For now, the Harrisons have been staying with family in Gridley and have begun putting in bids on homes in neighboring Chico. But the process is slow as demand for housing far outweighs supply.

Still, Harrison is counting her blessings. Her husband and children are safe. The family had insurance that will allow them to, someday, rebuild in Paradise. What they lost is replaceable, and somewhere in the wreckage, she believes, there is a lesson.

“I’m going to be a better person for this and if that’s what my heavenly father’s intent is from this experience, I need to figure that out and I need to learn what I need to learn,” she said.

Gretchen Harrison sits next to her beloved nativity set on the porch of the historic Bidwell Mansion in Chico, Calif., across the street from the LDS Institute of Religion on Dec. 15, 2018. RNS photo by Cathleen Falsani

Harrison already has a plan for their dream house to come: a farmhouse with a big, open kitchen where her large extended family can gather, including the grandchildren she expects will have arrived by the time they are able to rebuild in the town where their family has lived for nearly a century. And Harrison also hopes to incorporate green measures to ensure their new home is environmentally friendly, unlike the 1968 house they lost in the Camp Fire.

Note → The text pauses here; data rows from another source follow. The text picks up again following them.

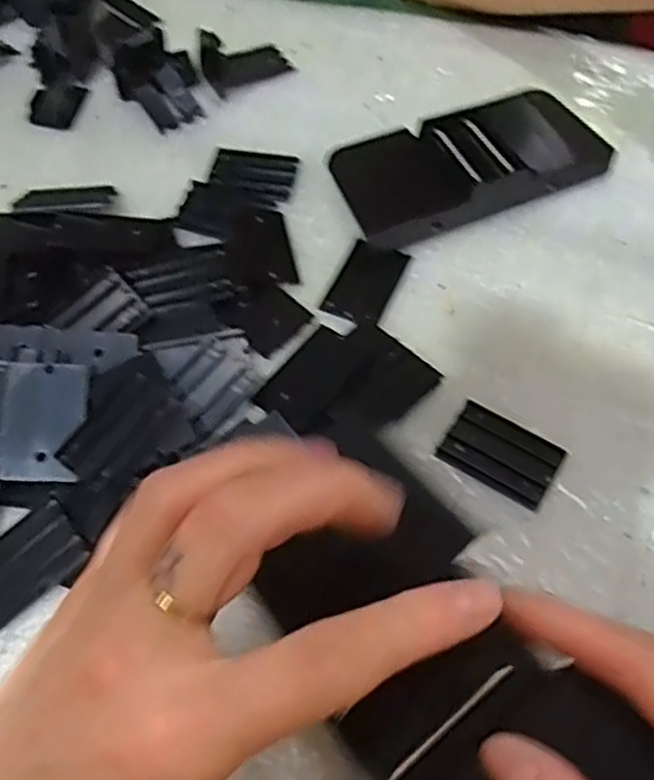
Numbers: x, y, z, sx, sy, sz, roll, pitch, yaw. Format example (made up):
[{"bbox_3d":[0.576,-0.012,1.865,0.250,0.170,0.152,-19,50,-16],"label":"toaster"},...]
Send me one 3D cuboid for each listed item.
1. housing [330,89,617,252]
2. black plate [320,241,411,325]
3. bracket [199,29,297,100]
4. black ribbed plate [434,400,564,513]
[{"bbox_3d":[0.085,-0.134,0.439,0.159,0.028,0.075,-22,62,-13],"label":"housing"},{"bbox_3d":[0.021,-0.060,0.407,0.032,0.009,0.054,23,65,9],"label":"black plate"},{"bbox_3d":[-0.056,-0.227,0.495,0.055,0.028,0.040,-27,64,-15],"label":"bracket"},{"bbox_3d":[0.084,0.031,0.356,0.053,0.004,0.035,29,64,15],"label":"black ribbed plate"}]

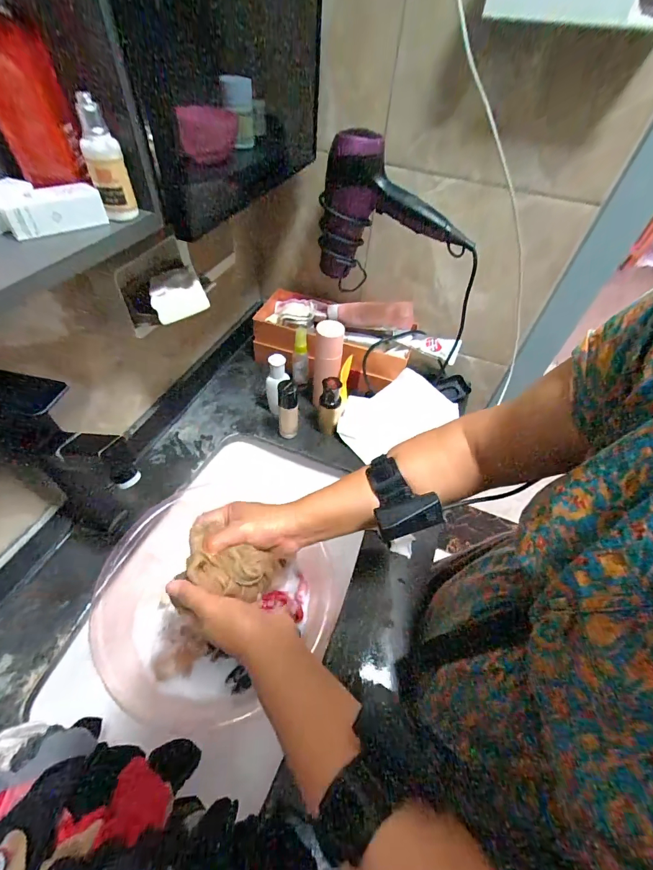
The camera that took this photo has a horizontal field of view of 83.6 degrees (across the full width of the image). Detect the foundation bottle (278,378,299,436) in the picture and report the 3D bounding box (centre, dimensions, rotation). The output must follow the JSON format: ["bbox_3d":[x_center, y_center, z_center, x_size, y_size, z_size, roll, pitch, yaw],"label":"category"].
[{"bbox_3d":[-0.066,-0.040,0.636,0.034,0.125,0.026,0,50,-6],"label":"foundation bottle"}]

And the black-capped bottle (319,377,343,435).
[{"bbox_3d":[0.006,-0.048,0.649,0.038,0.112,0.034,8,50,1],"label":"black-capped bottle"}]

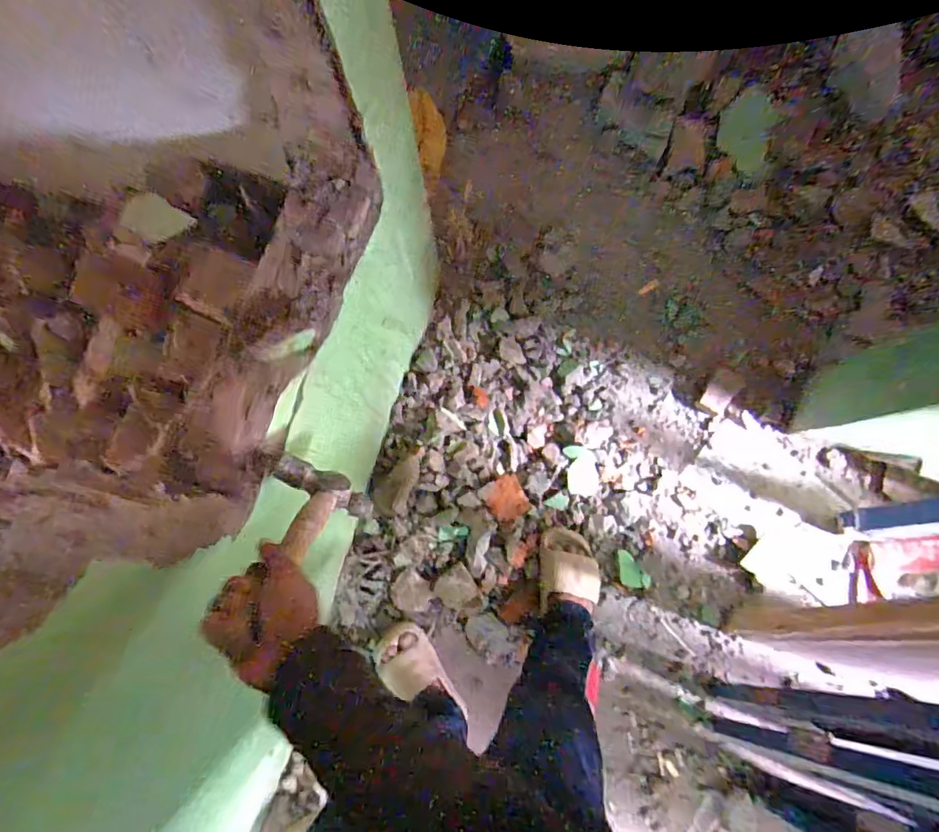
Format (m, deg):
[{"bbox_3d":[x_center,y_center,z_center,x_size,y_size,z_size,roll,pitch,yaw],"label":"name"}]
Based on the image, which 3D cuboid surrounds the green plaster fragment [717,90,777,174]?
[{"bbox_3d":[0.633,-0.653,1.205,0.111,0.016,0.158,12,110,14],"label":"green plaster fragment"}]

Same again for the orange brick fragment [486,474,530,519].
[{"bbox_3d":[0.081,0.185,1.181,0.089,0.018,0.095,2,81,-15],"label":"orange brick fragment"}]

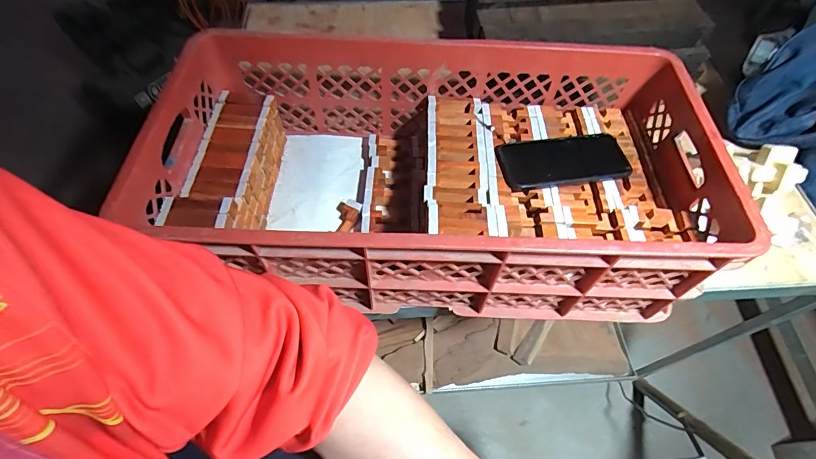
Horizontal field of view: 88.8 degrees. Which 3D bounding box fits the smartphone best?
[{"bbox_3d":[0.208,-0.092,0.550,0.169,0.015,0.076,-8,60,-8],"label":"smartphone"}]

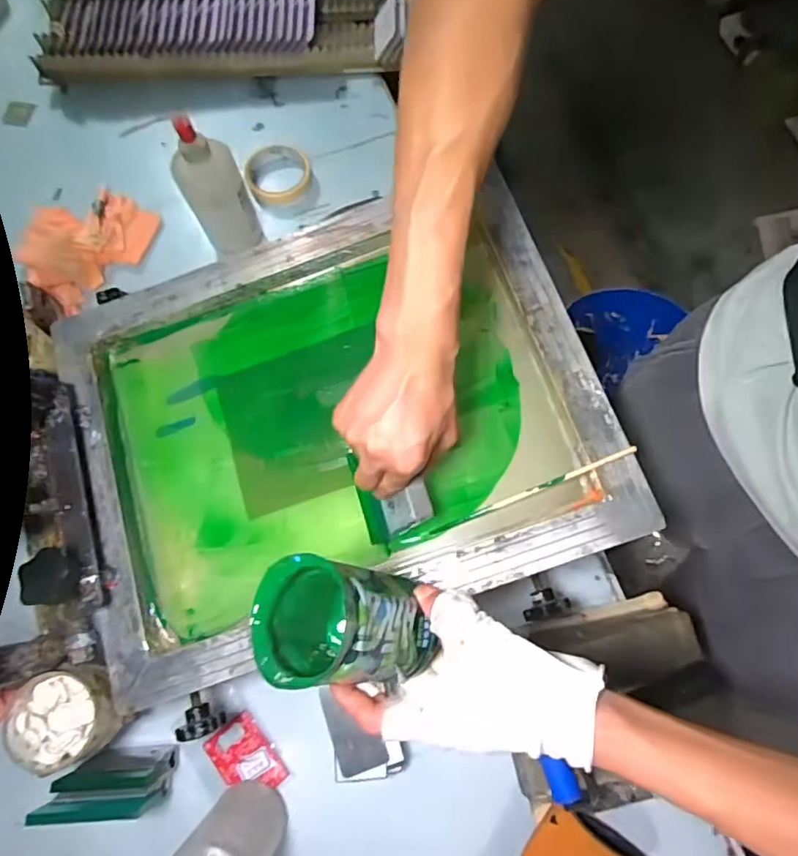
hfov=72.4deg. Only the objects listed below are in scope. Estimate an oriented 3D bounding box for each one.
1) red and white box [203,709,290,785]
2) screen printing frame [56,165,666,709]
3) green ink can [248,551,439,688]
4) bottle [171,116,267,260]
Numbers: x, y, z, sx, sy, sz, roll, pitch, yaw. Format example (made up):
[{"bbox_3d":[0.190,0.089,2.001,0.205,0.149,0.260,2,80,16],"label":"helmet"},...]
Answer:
[{"bbox_3d":[-0.160,0.345,0.567,0.051,0.011,0.080,-39,76,-9],"label":"red and white box"},{"bbox_3d":[-0.066,-0.014,0.522,0.486,0.059,0.394,-21,75,5],"label":"screen printing frame"},{"bbox_3d":[-0.031,0.126,0.352,0.076,0.120,0.071,1,70,32],"label":"green ink can"},{"bbox_3d":[-0.214,-0.276,0.654,0.073,0.189,0.062,-29,75,-7],"label":"bottle"}]

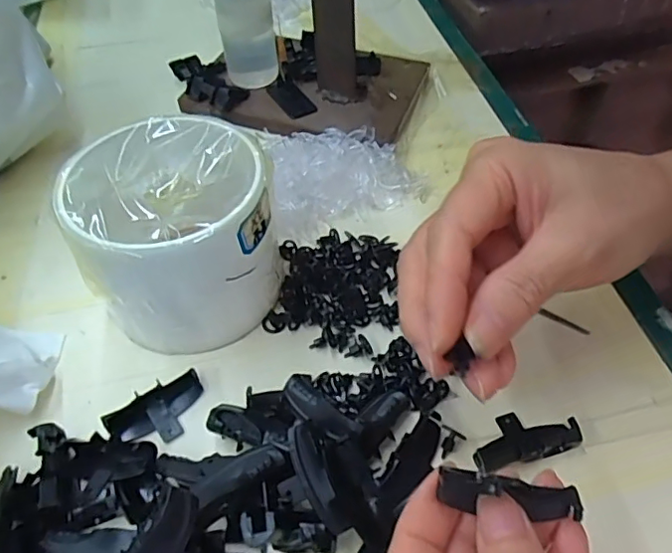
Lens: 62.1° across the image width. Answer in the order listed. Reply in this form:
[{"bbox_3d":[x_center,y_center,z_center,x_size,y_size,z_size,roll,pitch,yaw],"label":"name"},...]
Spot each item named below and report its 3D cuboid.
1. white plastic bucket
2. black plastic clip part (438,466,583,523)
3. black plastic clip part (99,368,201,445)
[{"bbox_3d":[-0.070,-0.017,0.254,0.083,0.068,0.091,-12,51,-9],"label":"white plastic bucket"},{"bbox_3d":[0.052,0.066,0.171,0.041,0.009,0.011,8,51,3],"label":"black plastic clip part"},{"bbox_3d":[-0.075,0.057,0.235,0.040,0.009,0.022,-23,53,-17],"label":"black plastic clip part"}]

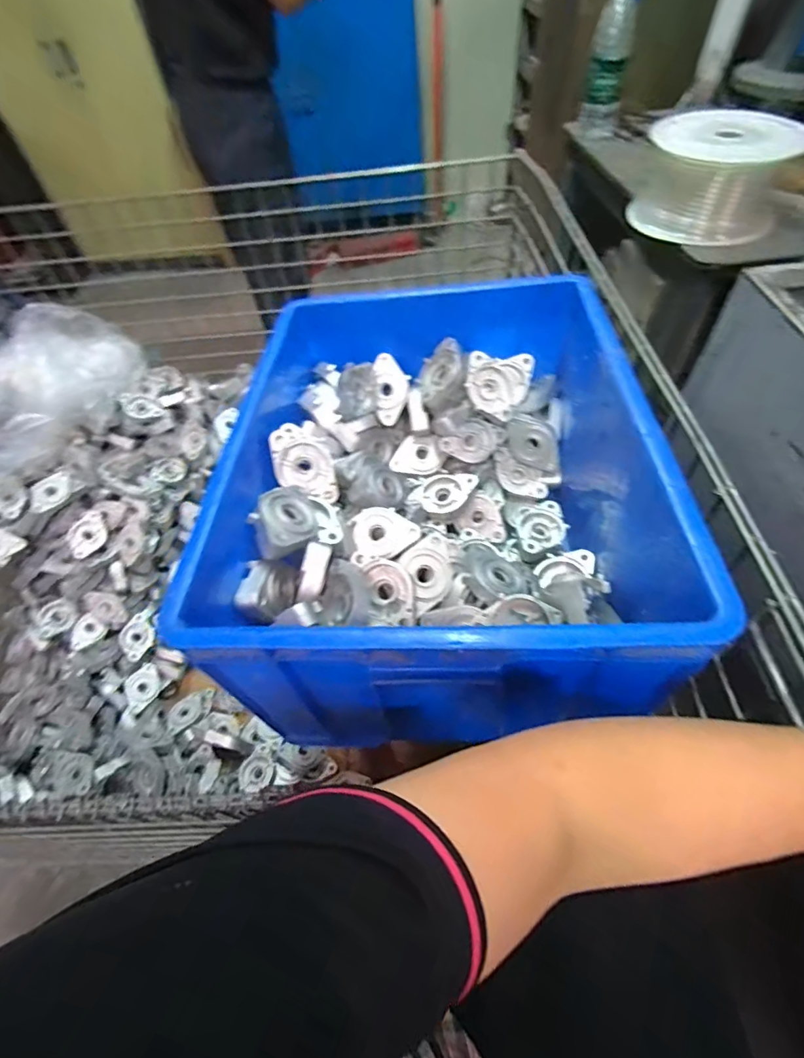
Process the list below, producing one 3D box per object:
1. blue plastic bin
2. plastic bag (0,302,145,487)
[{"bbox_3d":[0.036,-0.070,0.578,0.411,0.258,0.556,-1,54,4],"label":"blue plastic bin"},{"bbox_3d":[-0.806,-0.227,0.941,0.248,0.180,0.581,9,56,11],"label":"plastic bag"}]

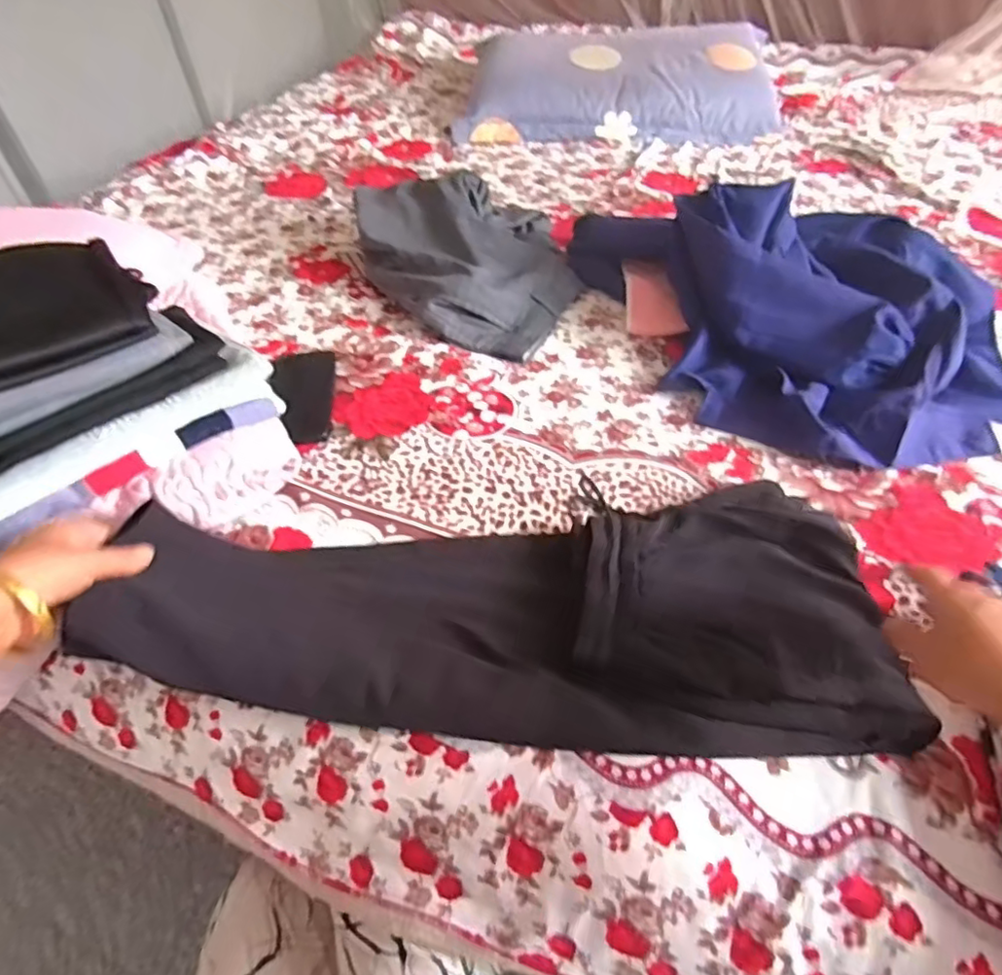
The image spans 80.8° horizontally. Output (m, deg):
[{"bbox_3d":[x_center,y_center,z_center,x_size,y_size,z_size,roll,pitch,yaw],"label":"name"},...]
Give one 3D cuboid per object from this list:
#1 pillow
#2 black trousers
[{"bbox_3d":[0.275,-0.936,1.312,0.642,0.132,0.511,6,51,6],"label":"pillow"},{"bbox_3d":[0.010,0.088,0.473,0.579,0.072,0.223,1,50,-3],"label":"black trousers"}]

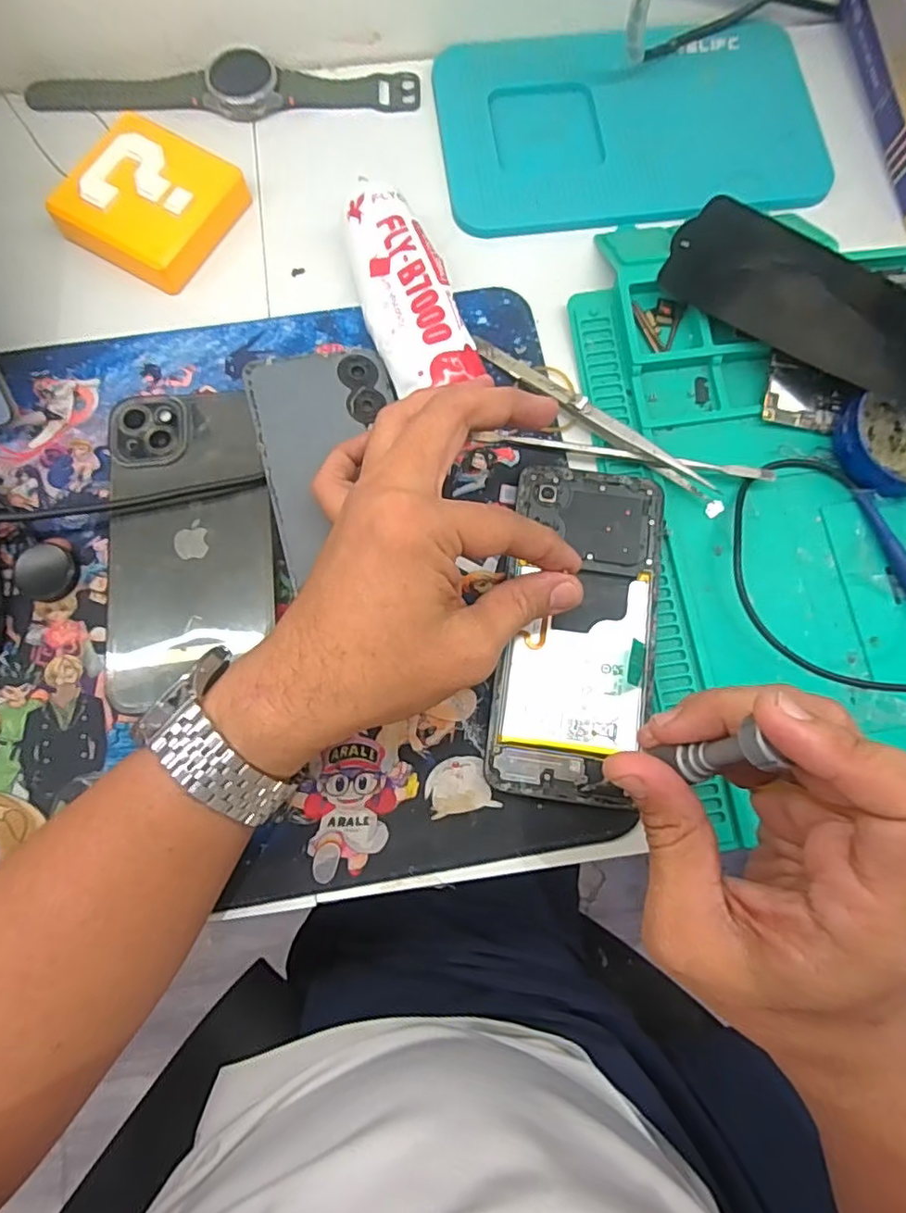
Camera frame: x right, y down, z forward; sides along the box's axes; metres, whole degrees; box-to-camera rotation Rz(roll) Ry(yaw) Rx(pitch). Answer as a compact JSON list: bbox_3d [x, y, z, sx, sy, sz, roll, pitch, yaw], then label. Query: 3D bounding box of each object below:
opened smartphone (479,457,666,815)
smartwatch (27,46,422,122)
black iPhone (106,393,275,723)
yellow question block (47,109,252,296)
[{"bbox_3d":[0.060,0.008,0.294,0.073,0.011,0.161,13,76,2],"label":"opened smartphone"},{"bbox_3d":[-0.142,-0.319,0.376,0.235,0.014,0.043,5,77,1],"label":"smartwatch"},{"bbox_3d":[-0.129,-0.034,0.299,0.078,0.010,0.153,-6,78,-1],"label":"black iPhone"},{"bbox_3d":[-0.171,-0.226,0.345,0.079,0.027,0.079,27,78,6],"label":"yellow question block"}]

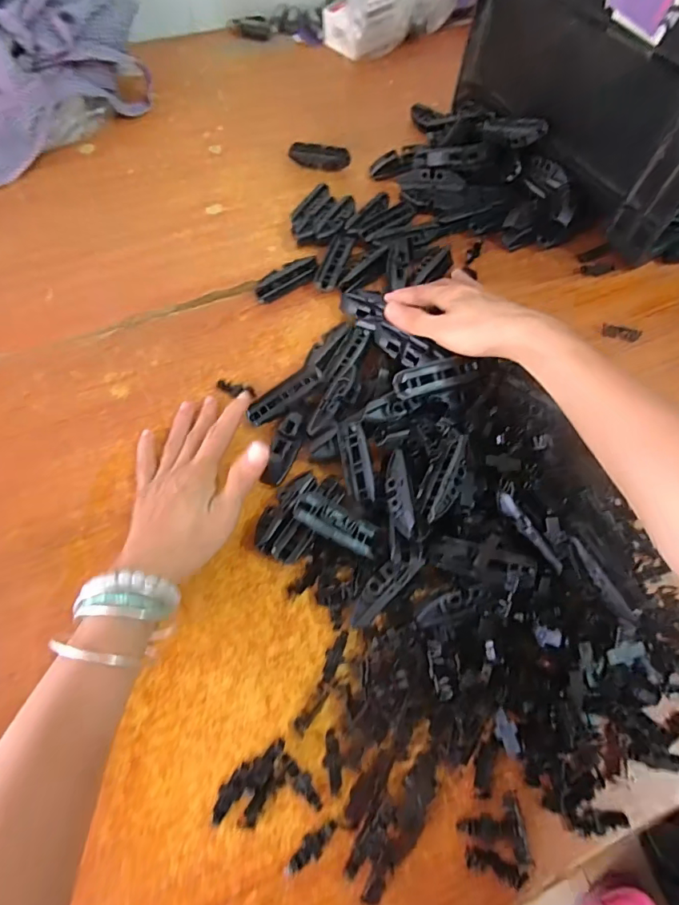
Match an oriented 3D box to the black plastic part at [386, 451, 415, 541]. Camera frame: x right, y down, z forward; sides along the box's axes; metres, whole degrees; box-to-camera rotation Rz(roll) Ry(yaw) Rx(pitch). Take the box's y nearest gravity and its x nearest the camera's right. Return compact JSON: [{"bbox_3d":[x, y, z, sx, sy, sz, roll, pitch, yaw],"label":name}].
[{"bbox_3d":[0.043,0.029,0.334,0.014,0.022,0.064,-4,64,-4],"label":"black plastic part"}]

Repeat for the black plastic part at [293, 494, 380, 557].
[{"bbox_3d":[-0.001,0.050,0.327,0.063,0.009,0.023,30,65,-8],"label":"black plastic part"}]

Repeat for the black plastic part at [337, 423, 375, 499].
[{"bbox_3d":[0.012,0.004,0.358,0.020,0.015,0.065,-8,64,-6],"label":"black plastic part"}]

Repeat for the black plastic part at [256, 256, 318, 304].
[{"bbox_3d":[-0.051,-0.171,0.461,0.067,0.015,0.023,-27,68,-14],"label":"black plastic part"}]

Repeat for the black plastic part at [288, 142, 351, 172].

“I’m sure there was asbestos in there somewhere,” she said, grimacing.

As she prepared for Christmas in diaspora, Harrison was struck by pangs of loss for a hand-carved wooden nativity set her parents had bought for her while on an LDS mission in Germany years ago. It had sat in a special box in her closet, ready to be grabbed during a fire or other emergency, but in the frenzy to evacuate in just a few minutes as a wall of flames barreled toward her home, the box got left behind.


Days later, a surprise package from her brother arrived: Their parents had given him a nearly identical nativity set, and he sent it to her.

“I don’t have anywhere to put it right now,” Harrison said, smiling wistfully. “But I will.”